无论从商业还是技术视角来看,“大数据”都引发了很多争议。很难分辨何为真实,何为炒作。大数据为金融机构研发创新性的方案提供了很大的潜力,并可能为其带来显著价值。为了能够攫取价值,金融机构必须借助大数据更好的理解他们的数据,快速获取并且做出有价值的决定。这就要求商业目的、大数据存储和分析方法要一致。

创造价值的一个主要因素是要信任用来做决策的信息。不信任信息源,分析可能就会抛锚;相反,坚定的信任则会帮助其吸引董事会支持大数据分析。随着信息源数量和样式逐渐增多,建立对数据的信任对大数据创造价值变得越来越重要。

金融机构需要建立对大数据的信任并攫取机会。这个报告旨在帮助金融机构理解大数据的技术部分。想要更好的理解金融机构怎么从大数据中最大化利润可以参考:从大数据中攫取价值:在金融领域淘金。

大数据在金融机构中的3V’s

容量、多样、速度——大数据的这3个特征与金融机构息息相关但又充满挑战。他们必须掌握大量数据,但这些数据缺乏结构并且信息源复杂。另外,金融机构需要具有实时处理数据的能力。

容量:大数据就是大

以前,企业用百万兆字节的容量来存储企业数据。现在,存储需要更大的空间,因为公司开始增加存储和调用不同形式的数据:交易和客户明细,贸易数据,博客,音频文件和其他。很多国家的法律规定金融机构必须保存数据10年。历史数据的保存只是对金融机构的要求,这增加了金融机构商业进程的复杂性。一个公司保存的数据可能是音频或者是其他形式的文件,但有一点是必须的,就是10年内这些数据可以被随时调用。

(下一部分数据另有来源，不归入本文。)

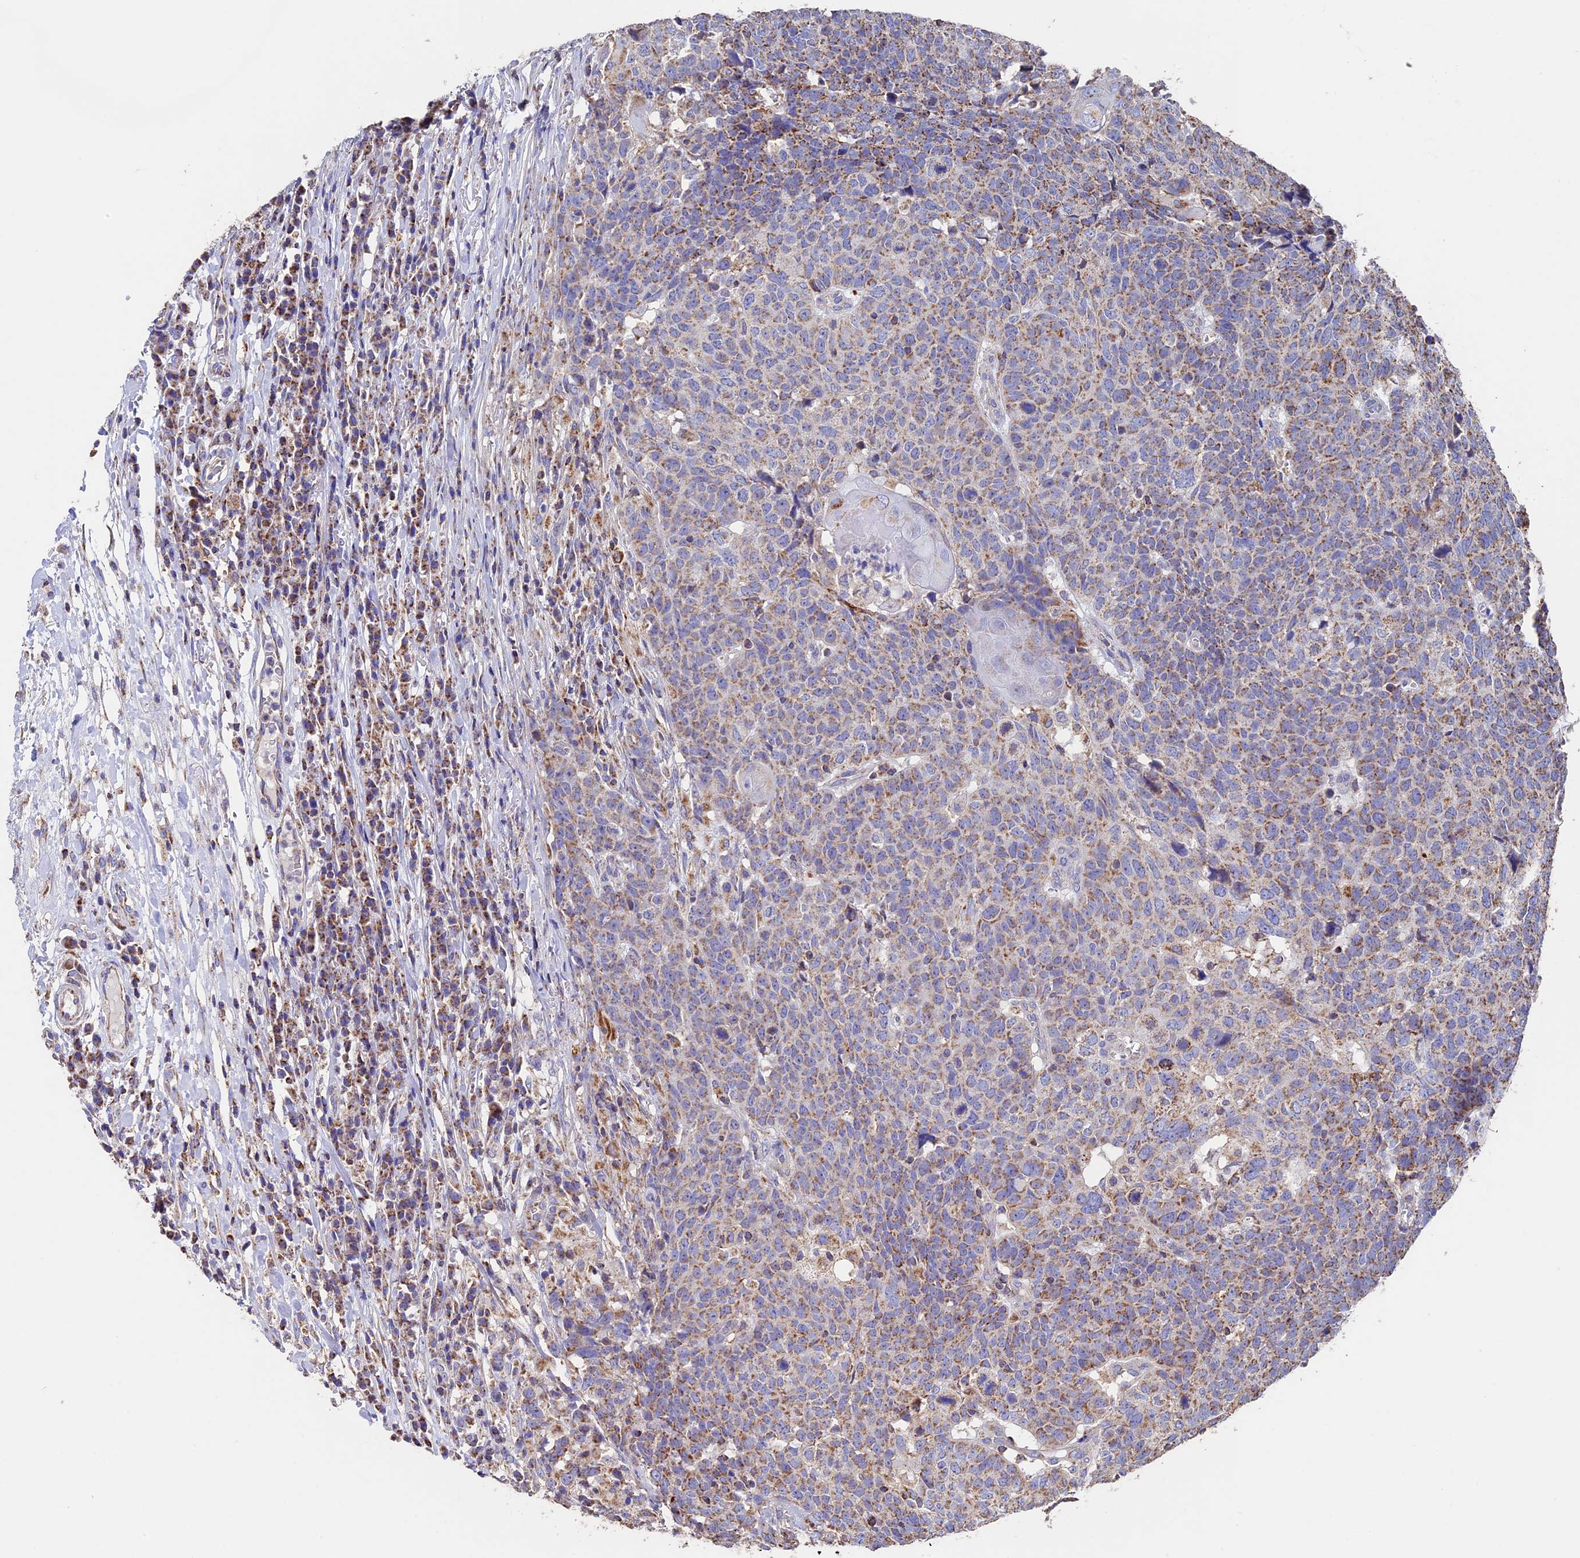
{"staining": {"intensity": "moderate", "quantity": ">75%", "location": "cytoplasmic/membranous"}, "tissue": "head and neck cancer", "cell_type": "Tumor cells", "image_type": "cancer", "snomed": [{"axis": "morphology", "description": "Squamous cell carcinoma, NOS"}, {"axis": "topography", "description": "Head-Neck"}], "caption": "Brown immunohistochemical staining in human head and neck cancer (squamous cell carcinoma) demonstrates moderate cytoplasmic/membranous expression in approximately >75% of tumor cells.", "gene": "ADAT1", "patient": {"sex": "male", "age": 66}}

银行和保险公司需要储存、组织和调用大量多样性数据的技术和方法。大数据及其分析可以帮助金融机构利用存储的信息而不仅仅是保存记录。尽管有数据保存的要求,但大多数的金融机构并不会像Google那样必须处理大量的数据。新的大数据技术能够提供解决多样和速度的新方法。

多样:结构缺失和混合源

数据不再是传统的数据形式,也不再只是放在公司的后台部门或者仓库总以备寻找。银行和保险公司正使用多种渠道进行客户互动。客户可以和银行互通邮件,给分支机构打电话咨询,上网搜集信息,用手机进行交易。这就导致数据形式的复杂,不适合传统的表格存储结构。理财顾问必须看大量邮件,了解内容,这样才能找到自己想要的东西。这些结构化和非结构化的数据集合起来就可以了解到客户的全面信息,了解这些不仅需要去后台部门而且得查找客户和金融机构互动的各种方式。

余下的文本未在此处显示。